The lower tax rate hike would eliminate the $119 million proposed to extend the city's streetcar line from time Warner Cable Arena out to Johnson C. Smith University.
"The last thing we need is a tinker toy running up and down the street," Cannon said.
But that didn't settle well with District 1 Councilwoman Patsy Kinsey who said the streetcar would take buses and traffic off the streets, especially Central Avenue, which runs through the heart of her district.
Other projects that seemed in jeopardy include some roadway and infrastructure improvements in low income areas and a planned maintenance facility for the city's transportation department.
Also unclear is whether money will be put in for the Lynx Blue Line Extension.
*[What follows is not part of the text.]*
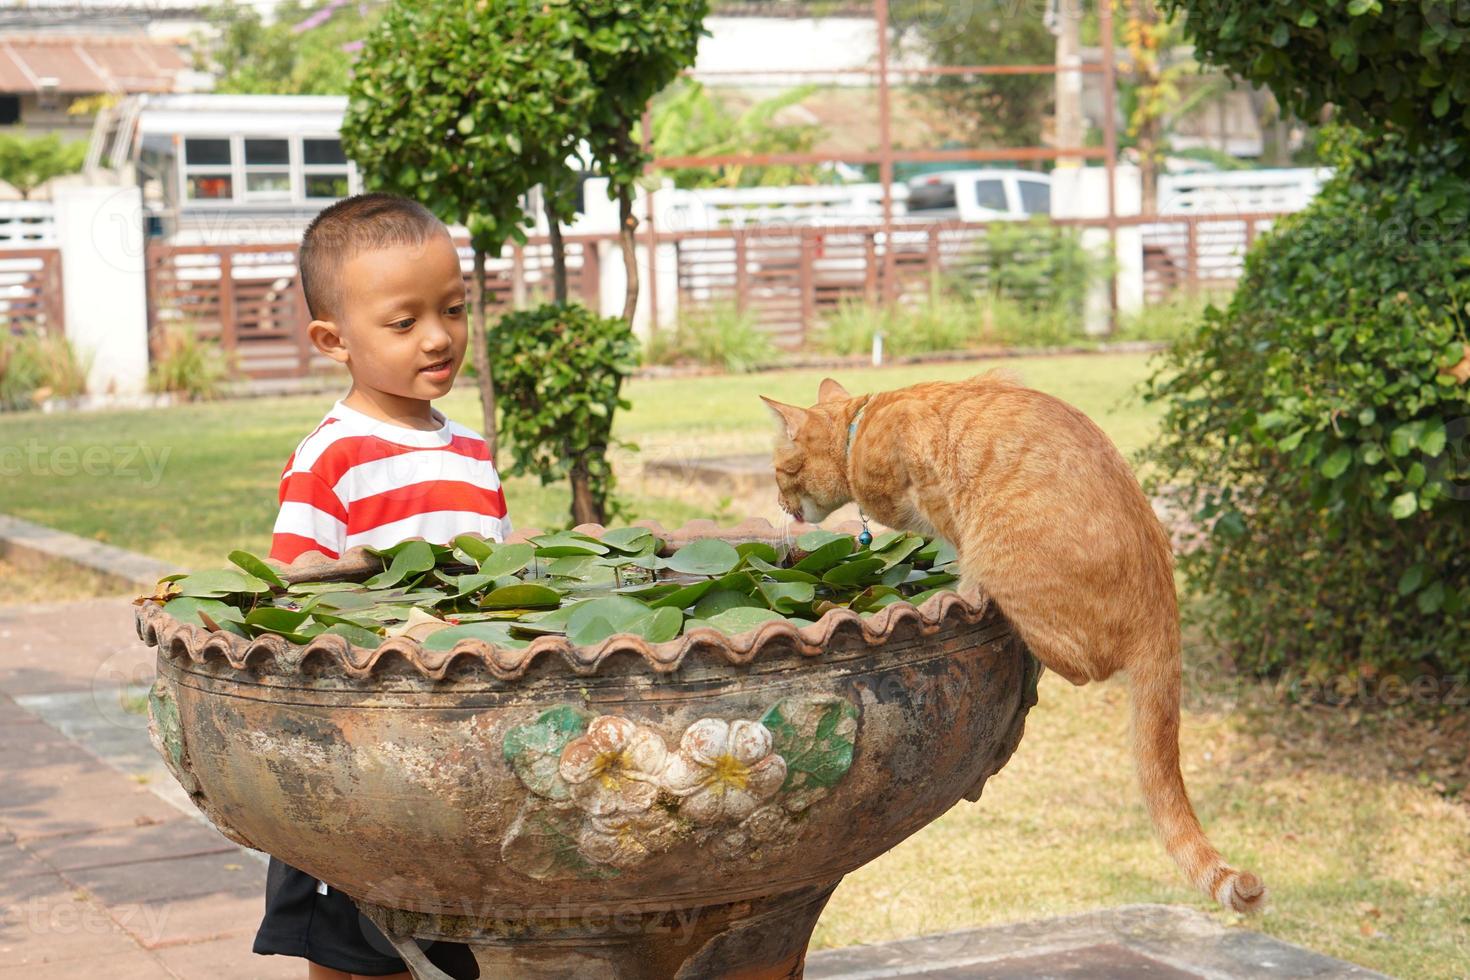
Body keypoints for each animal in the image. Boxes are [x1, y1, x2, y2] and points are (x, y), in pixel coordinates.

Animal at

The NC Senate removed the state's contribution to the project from their proposed budget.
The extension would run the light rail another 9 miles from uptown out to the campus of UNC Charlotte.
The $1.16 billion project was to be paid for by the federal government, NCDOT and the city.
A spokesman for NCDOT said without the money in the state budget there is nothing they can do from their end.
So why didn't they all hash this out earlier when they were all together?
"I have no idea," said Budget Committee Chair Michael Barnes.
In an effort to reduce taxes, Barnes asked each council member to come up with an infrastructure project they could cut by noon on Monday. Andy Dulin is willing to give up one in his district, but that's not where the big-ticket spending is planned.
"It's really not much of a compromise for us to give up nothing," Dulin said. "So it's going to be up to the nine Democrats on the Charlotte City Council to figure out what they can do and whether they're willing to hold the line at zero tax increase."
Democrat LaWana Mayfield said she'd try to come up with something to eliminate from her district, where there are big ticket projects, but Dulin doesn't think Democrats will come up with enough. "And there will be a tax increase of some sort," he said.
Republican Warren Cooksey says the problem is that the council is approaching the budget all wrong.
"When you go out to buy a house, first you determine how much house you can afford, and then you go out looking for a house with that amount of money," he said.
He says so far, Council has come up with projects they want, but they haven't determined what taxpayers can afford.
"That is the passion of public service," Barnes said. "People disagree, they get upset, but we figure out how to move on for the benefit of Charlotte."
Mayor Anthony Foxx was not present at the meeting as he was attending the U.S. Conference of Mayors in Orlando, Florida.